Excerpted passage »
In the pulsed opticalfeedbackpreamplifier, Figure 8.18(c), the resistor is omitted and the
input FET is permitted to charge-up in steps by each new pulse. The output signal is in the
form of a staircase function and this is transformed to voltage pulses by differentiating
circuits in the main amplifier. When the accumulated charge becomes too large (i.e. the
output voltage is near its highest possible value) the sensor circuit triggers and the FET is
irradiated with a short light pulse from the built-in light emitting diode thereby causing a
short circuit in the FET, removing the accumulated charge. The reset operation produces
a large voltage swing at the preamplifier output which may easily overload the main
amplifier and make it distort pulses rapidly following the reset pulse. In order to avoid
making measurements during and immediately after the big reset pulse a blocking signal is
often available from the preamplifier during the reset pulse. A typical pulsed optical
feedback preamplifier can, with a Si(Li) X-ray detector, give a FWHM of < 150 eV at 5.9
keV. The good resolution is important in low energy applications, e.g. X-ray
measurements. A minor drawback of pulsed optical feedback is the extra dead time
introduced by blocking measurements during each reset operation.
The output from a voltage sensitive or resistor feedback preamplifier is a tail pulse with
a rather long decay time. Hence, some pulse pile-up is unavoidable, except at very low
count rates. Pile-up will cause the average level of this signal to increase with pulse rate,
which may approach the limit of linear operation of the preamplifier.
8.7.2. Amplifiers
The purpose of an amplifier to amplify a voltage pulse in a linear fashion and to shape
the pulse so that the event can be analyzed easily and correctly in a short time. A linear
amplifier accepts tail pulses as input, usually of either polarity, and produces a shaped and
amplified pulse with standard polarity and amplitude span (NIM standard is positive polarity
and 0 - 10 V amplitude). On most commercial linear amplifiers, the time constants for the
various pulse shaping circuits are adjustable to fit various detector and count-rate
requirements.
Biased amplifiers shifts the zero of the amplified pulse down while still producing only
positive output pulses. This effect is important in e.g. a-spectrometry as the lower energy
range is normally of no interest and it is better to use the available output amplitude span
to enlarge the interesting energy region than to cover the whole energy range.
Amplifiers with a logarithmic response have use in liquid scintillation counting for
compression of the higher energy part of the B-spectrum.

Extracted entries »
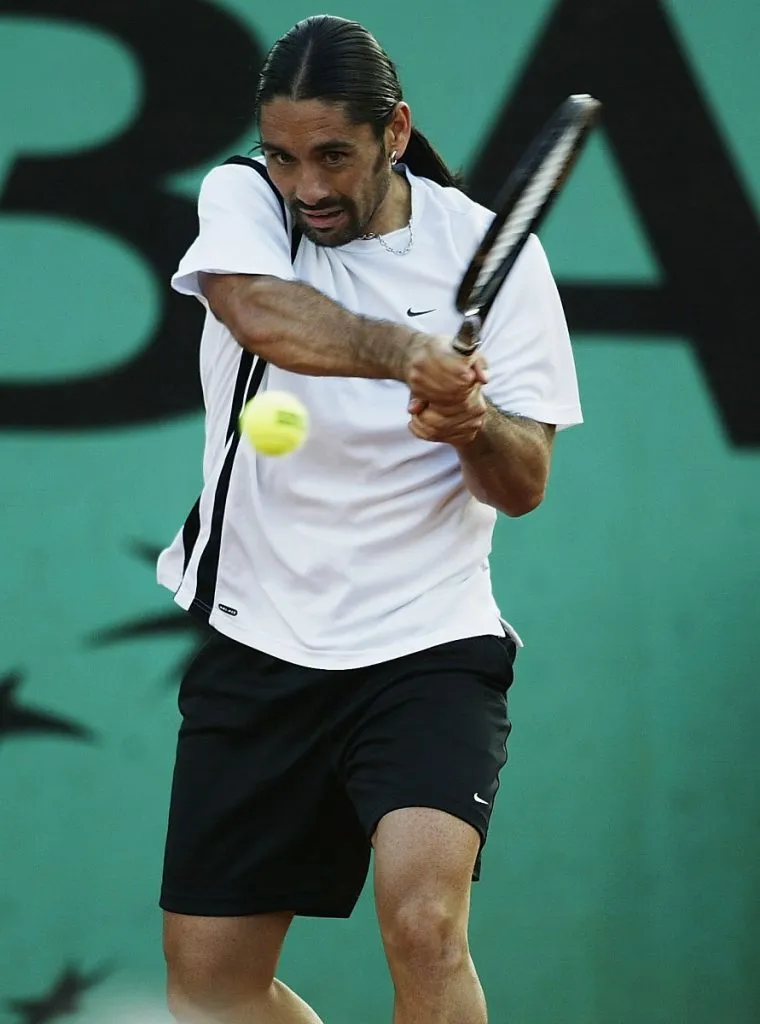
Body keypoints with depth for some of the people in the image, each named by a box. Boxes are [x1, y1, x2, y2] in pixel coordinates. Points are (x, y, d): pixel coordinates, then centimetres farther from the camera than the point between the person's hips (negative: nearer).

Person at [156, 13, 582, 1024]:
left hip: (428, 646, -3)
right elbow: (258, 311, -27)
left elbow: (524, 484, -5)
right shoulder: (242, 198, -3)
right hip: (252, 640, 3)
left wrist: (473, 424, -28)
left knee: (424, 923, -26)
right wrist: (409, 353, -44)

About this exercise »
According to the passage on preamplifiers and amplifiers, what does the NIM standard specify for the output pulse of a linear amplifier?

Task response »
Positive polarity and a 0 - 10 V amplitude span.